– Ну нет! – рыкнул Ваня себе же в ответ. – Бог – Он один! Что в сырой земле, что на небе. А ежели всякие людишки и звери тут сквозь меня шлендают – так это, может, и не от Бога…

Мозг, еще недавно пылавший красным расколотым фонарем – «это он от натекшей крови красный!» – подернулся золой, гас угольками. Вместо дыханья обычного пришел каменный, ломающий грудную клетку дых. Холод неслыханный, холод могильный сдавил сердце тяжкими льдинами.

Но однако ж руки двигались, шея покручивалась!

Вдруг разбитый ящик, державший на себе целый пласт мерзлой земли, съехал в сторону. Правой ноздрей, в которую земля набилась не так туго, Ваня хватанул капельку (ласкового, надмогильного, тепловато-гнилого, почти весеннего) воздуху.

20

Бывший судебный пристав, подхватив с заднего сиденья бутылку портвейна, широко расставляя слова, сказал:

– За упокой души… раба Божьего… Ивана.

– Слышь, приставной! Давай вернемся, отроем. За что его так? За пять штук баксов? Так у него четверть дома и сараюха в Перловке. Заставим продать – штук на пятнадцать потянет!

– Я те вернусь. Ишь, заступничек выискался. Как я есть человек государственный…

– Приставка ты к человеку. Бывший ты – государственный!

– А это… ничего не бывший! Я тебе вот что скажу: надо нам от всякой шелупони освобождаться. Ну, секешь? Не тянет она, шелупонь, в нынешних условиях. Ни капиталу, ни ума у нее, ни прочей собственности. Одна гниль да прель по сараям. Так чего им тогда в этом мире и мучиться?

21

Жизнь в могиле была короткой. Но это была именно могильная жизнь. Ваня не мог бы точно сказать, хорошей она была или дурной. Ясно одно: была она бесконечно одинокой, тесной, тускло-холодной. И цвет этой жизни был нелюбимый – темно-коричневый.

Что смерть, хотя и холодная, а живая, часто живей самой жизни – Ваня в своем пригороде догадывался давно. Теперь – подтвердилось.
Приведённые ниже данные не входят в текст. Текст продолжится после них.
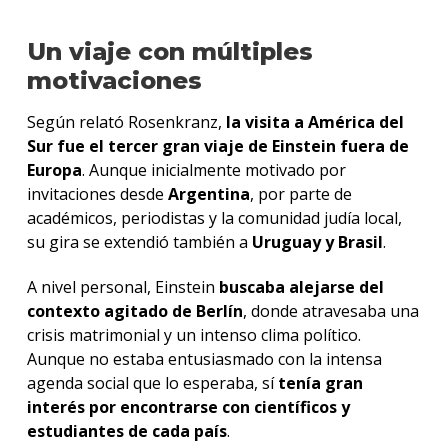
Un viaje con múltiples
motivaciones
Según relató Rosenkranz,
la visita a América del
Sur fue el tercer gran viaje de Einstein fuera de
Europa
. Aunque inicialmente motivado por
invitaciones desde
Argentina
, por parte de
académicos, periodistas y la comunidad judía local,
su gira se extendió también a
Uruguay y Brasil
.
A nivel personal, Einstein
buscaba alejarse del
contexto agitado de Berlín
, donde atravesaba una
crisis matrimonial y un intenso clima político.
Aunque no estaba entusiasmado con la intensa
agenda social que lo esperaba, sí
tenía gran
interés por encontrarse con científicos y
estudiantes de cada país
.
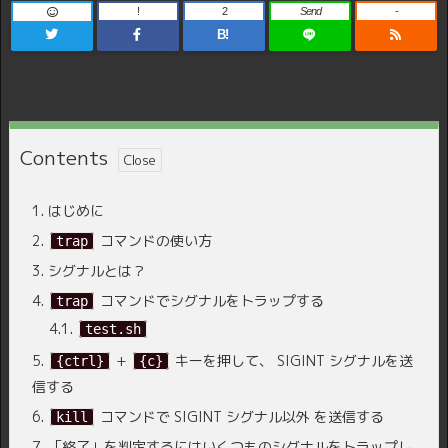
!
2
Send
-
B!
Contents
1.
はじめに
2.
コマンドの使い方
trap
3.
シグナルとは？
4.
コマンドでシグナルをトラップする
trap
4.1.
test.sh
5.
+
キーを押して、 SIGINT シグナルを送
{ctrl}
{c}
信する
6.
コマンドで SIGINT シグナル以外 を送信する
kill
7.
「終了」を判定するにはいくつものシグナルをトラップし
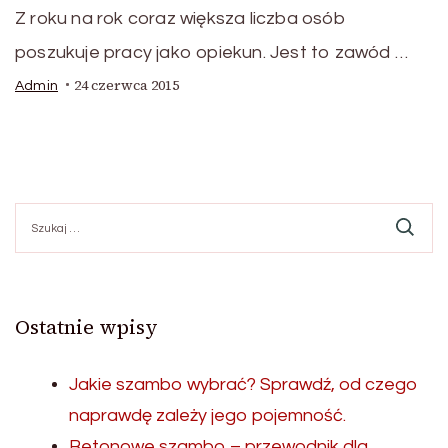
Z roku na rok coraz większa liczba osób
poszukuje pracy jako opiekun. Jest to zawód …
24 czerwca 2015
Admin
Szukaj:
Ostatnie wpisy
Jakie szambo wybrać? Sprawdź, od czego
naprawdę zależy jego pojemność.
Betonowe szambo – przewodnik dla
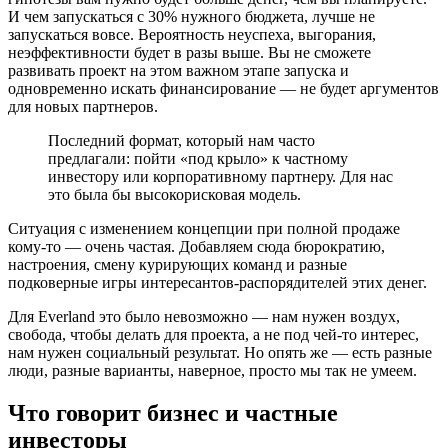
И чем запускаться с 30% нужного бюджета, лучше не
запускаться вовсе. Вероятность неуспеха, выгорания,
неэффективности будет в разы выше. Вы не сможете
развивать проект на этом важном этапе запуска и
одновременно искать финансирование — не будет аргументов
для новых партнеров.
Последний формат, который нам часто
предлагали: пойти «под крыло» к частному
инвестору или корпоративному партнеру. Для нас
это была бы высокорисковая модель.
Ситуация с изменением концепции при полной продаже
кому-то — очень частая. Добавляем сюда бюрократию,
настроения, смену курирующих команд и разные
подковерные игры интересантов-распорядителей этих денег.
Для Everland это было невозможно — нам нужен воздух,
свобода, чтобы делать для проекта, а не под чей-то интерес,
нам нужен социальный результат. Но опять же — есть разные
люди, разные варианты, наверное, просто мы так не умеем.
Что говорит бизнес и частные
инвесторы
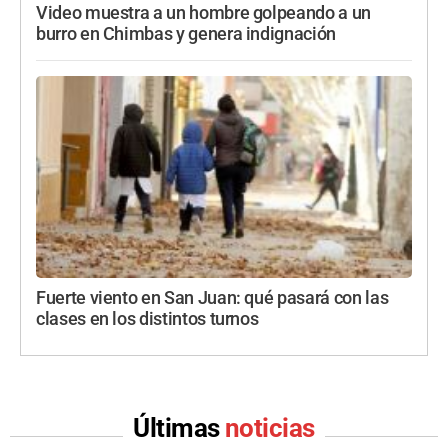
Video muestra a un hombre golpeando a un
burro en Chimbas y genera indignación
Fuerte viento en San Juan: qué pasará con las
clases en los distintos turnos
Últimas
noticias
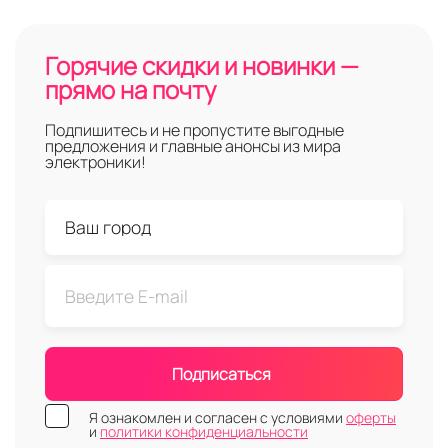
Горячие скидки и новинки —
прямо на почту
Подпишитесь и не пропустите выгодные
предложения и главные анонсы из мира
электроники!
Подписаться
Я ознакомлен и согласен с условиями
оферты
и
политики конфиденциальности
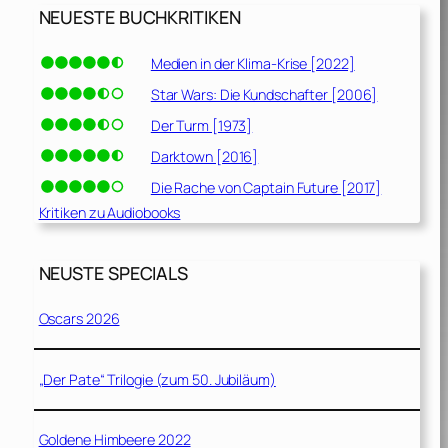
NEUESTE BUCHKRITIKEN
Medien in der Klima-Krise [2022]
Star Wars: Die Kundschafter [2006]
Der Turm [1973]
Darktown [2016]
Die Rache von Captain Future [2017]
Kritiken zu Audiobooks
NEUSTE SPECIALS
Oscars 2026
„Der Pate“ Trilogie (zum 50. Jubiläum)
Goldene Himbeere 2022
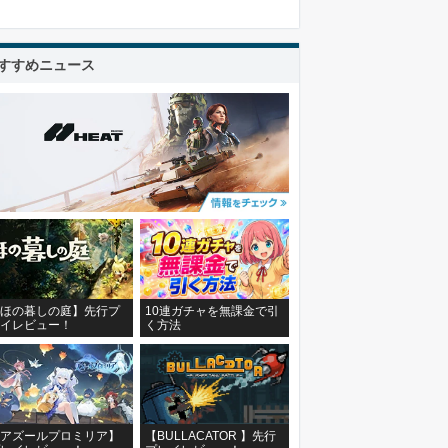
すすめニュース
ほの暮しの庭】先行プ
10連ガチャを無課金で引
イレビュー！
く方法
アズールプロミリア】
【BULLACATOR 】先行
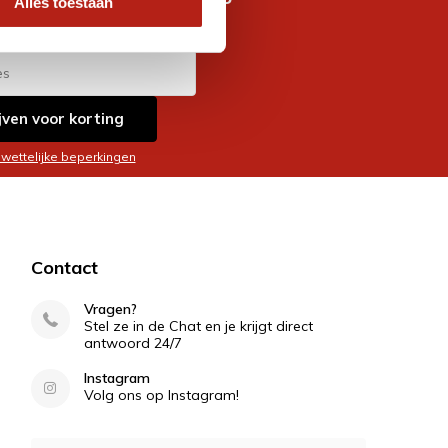
Alles toestaan
es
jven voor korting
 wettelijke beperkingen
Contact
Vragen?
Stel ze in de Chat en je krijgt direct
antwoord 24/7
Instagram
Volg ons op Instagram!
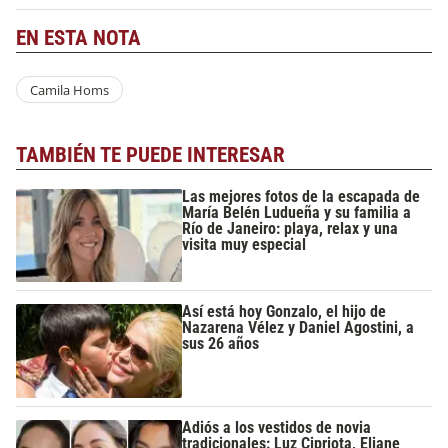
EN ESTA NOTA
Camila Homs
TAMBIÉN TE PUEDE INTERESAR
Las mejores fotos de la escapada de
María Belén Ludueña y su familia a
Río de Janeiro: playa, relax y una
visita muy especial
Así está hoy Gonzalo, el hijo de
Nazarena Vélez y Daniel Agostini, a
sus 26 años
Adiós a los vestidos de novia
tradicionales: Luz Cipriota, Eliane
В ухо вполз червь. «Может, с рынка, непроданный? А сюда переполз только». Ваня червя стерпел. Не до него было.

К губе прилип слизень. Потом, невдалеке, кто-то грубо и навзрыд рассмеялся. Снова все стихло.

Наконец, все тот же гробовой насмешливый голос, явно перед кем-то выпендриваясь, гнусно прошелестел:

– Глубже, глубже его! Рот и кишки плотней землей набейте! Дерьмо собачье в ноздри втолкните. Штумп, штымт! Дух скота – он, как сказано, в землю уходит. Штумп, штымт! Ты, Ваня, – быдло, скот! И жить тебе, кстати, осталось одну минуту. А после – сразу неизъяснимым станешь.

– Это как это – неизъяснимым?

– А так. Ничего, никогда и никому изъяснить больше не сможешь!

Иван с остервенением стал выкапываться дальше. Оборвал с губы слизня, шуганул Могильного Зверя…

Неразрушимая сила вдруг вошла в него: копай, Ваня, копай!

22

Выкопался он быстро, выкопался вовремя. Встал, встряхнулся, повел одним плечом, другим. Шапки на голове не было. С правого плеча свисал драный кошачий хвост. Под ногами валялись мертвые птицы. Из ботинка торчала головка замерзшей ящерицы. На губах, на щеках – земля.

Страшная, земляная, никогда раньше не существовавшая в нем сила, вмерзшая пузырьками воздуха в кость, продолжала распирать Ваню.

Он ступил к дороге. Однако быстро сообразил: на Птичку – поздно. Да и не для гнилой Птички сила в могиле скоплена!

Тогда он двинул домой, в Перловку. Сперва решил – через Москву, через центр, во всей красе! Но потом передумал. Миновав лес, вышел к Окружной дороге.

Тут его что-то остановило: сзади послышалось кошачье мяуканье, женские мелкие всхлипы. Ваня нехотя обернулся.

Он увидел Пашку, облезлого серого кота, а над ними – дымно-огненное подмосковно-московское небо.